BanaBay is one company that can boast an extremely successful year despite the ongoing economic woes and difficult times faced by UK businesses. This time last year, the premium banana brand was unheard of and yet within months of its launch in the UK, BanaBay is shipping in excess of a million bananas a week – not only into Europe, but also to New Zealand, China, Egypt and most recently, into Malta, with trials shortly to commence in South America and the US.
Although the brand is new, the experience behind BanaBay is the key to its success. BanaBay bananas have been grown on extensive, ethically operated and Global G.A.P. accredited plantations in Ecuador for over thirty years. Historically, the fruit has been provided to major established brands such as Fyffes and Del Monte for export, particularly to the US, but the decision was made in 2012 to market the bananas to Europe under the company’s ‘own brand’. Following initial trials, the first container load of BanaBay bananas arrived at Tilbury in September last year.

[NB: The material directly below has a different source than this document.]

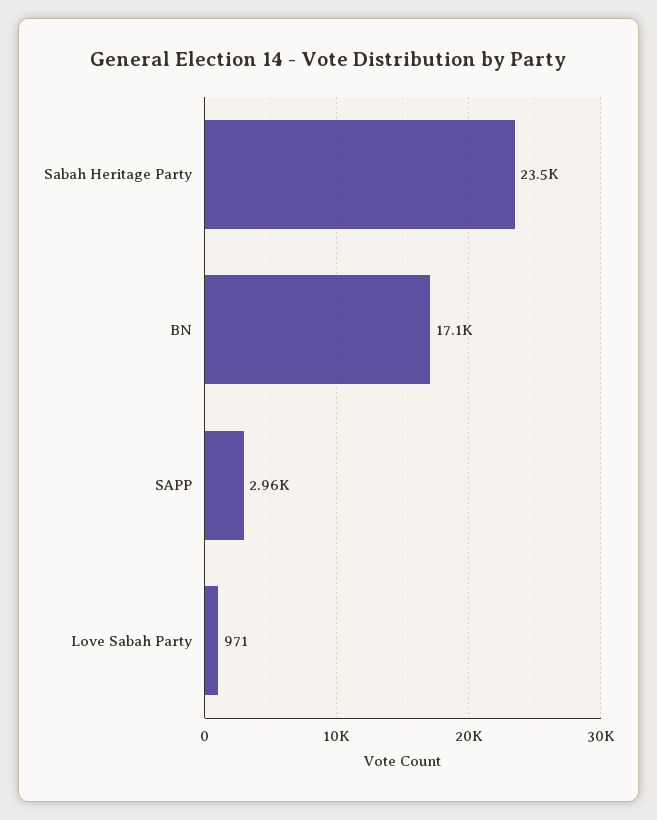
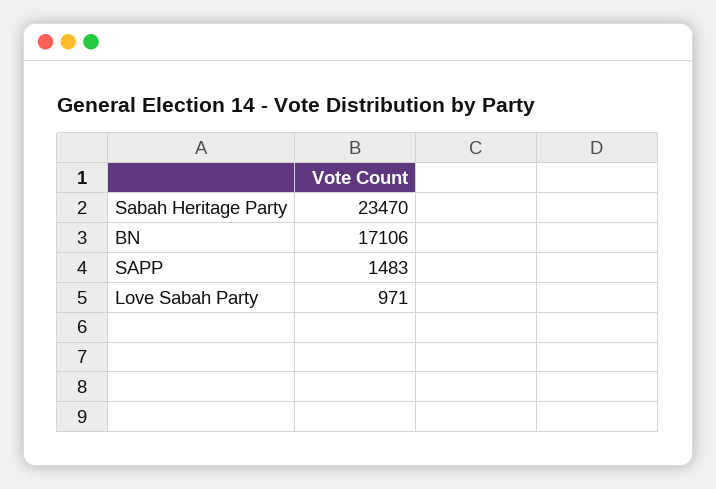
SAPP: 2960 -> 1483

Wholesaler demand for the premium quality fruit quickly drove up volumes to two, then three container loads per week, and, by the beginning of this year imports had grown to five containers per week, enabling BanaBay to guarantee wholesalers six day continuity of supply.
Feedback, not only from wholesalers, but from retailers too has been hugely positive, with one experienced fresh produce buyer commenting that BanaBay were offering ‘possibly the best bananas in 20 years’.
Premium quality – appearance and taste
According to Managing Director of BanaBay, Mark O’Sullivan, a priority for the brand was to refine the cold chain and ripening process to ensure the fruit arrived with customers in perfect condition, depending on individual requirement as to how green or yellow the fruit should be. “Banana ripening is a complex job. If the fruit is exposed to temperatures that are too high, the bananas will ripen rapidly and irregularly, resulting in poor keeping quality. On the other hand, if the temperature is too low, the bananas will ripen too slowly, affecting taste,” he says. “We have focused on delivering excellent quality fruit, backed by flexible and reliable customer service – it’s a recipe that seems to be working!”
Indeed, in addition to rising sales, BanaBay bananas have received further independent recognition for their quality from within the industry. In September, BanaBay plantation owners netted an impressive two places in the hotly contested ‘Banana King’ competition, held each year in Ecuador – a country well recognised worldwide for producing premium quality bananas.
Competing with over 30 established plantations for five winning positions, BanaBay was judged on the size and quality of their bunches, and secured both third and fourth position for BanaBay.
BanaBay’s latest contract is with Mafimex, a leading fruit importer for Malta and Gozo whose customers include most of the top hotels and restaurants in Malta, as well as wholesalers, supermarkets and other retail stores. Initially, BanaBay will represent around 10% of banana imports to the islands, but the longer term goal is to build market share up to 40%.
“Our customers expect premium quality products and this is what we will deliver with BanaBay bananas,” Mafimex Managing Director Mark Mizzi confirmed.
“We have been impressed by the quality of the produce but also by the professional service from BanaBay, and look forward to building a strong market for the new brand in Malta.”
New for 2014
Next stop for the company is Fruit Logistica in February, the world’s biggest fruit trade fair, where BanaBay will showcase its range of premium bananas for the first time, including Fairtrade, Organic, Organic Fairtrade and conventional bananas.
Importantly, BanaBay will be also showcasing a new product for 2014 at Fruit Logistica, namely premium quality Ecuadorian plantains.
“We have been very ambitious with the product because when we introduce BanaBay bananas to a new market, they perform well on taste and quality, and this has enabled us to actively build up an extensive portfolio of customers in a relatively short space of time,” Mark O’Sullivan concludes. “Now we are keen to build on that success, meet more potential customers at Fruit Logistica and extend our global marketplace. The growing range we offer, combined with the unique relationship we enjoy with our Ecuadorian growers, means that we can offer a flexible package which ensures consistent quality and continuity of supply at competitive prices.”
“Our target is to grow to 30 containers a week by the end of 2014 and we hope to double that figure year on year. We predict strong growth in New Zealand, where the market expects premium quality fruit; also we will look to open up markets in both the US and in China, where there is obvious potential to develop high volumes and the opportunities for BanaBay are huge.”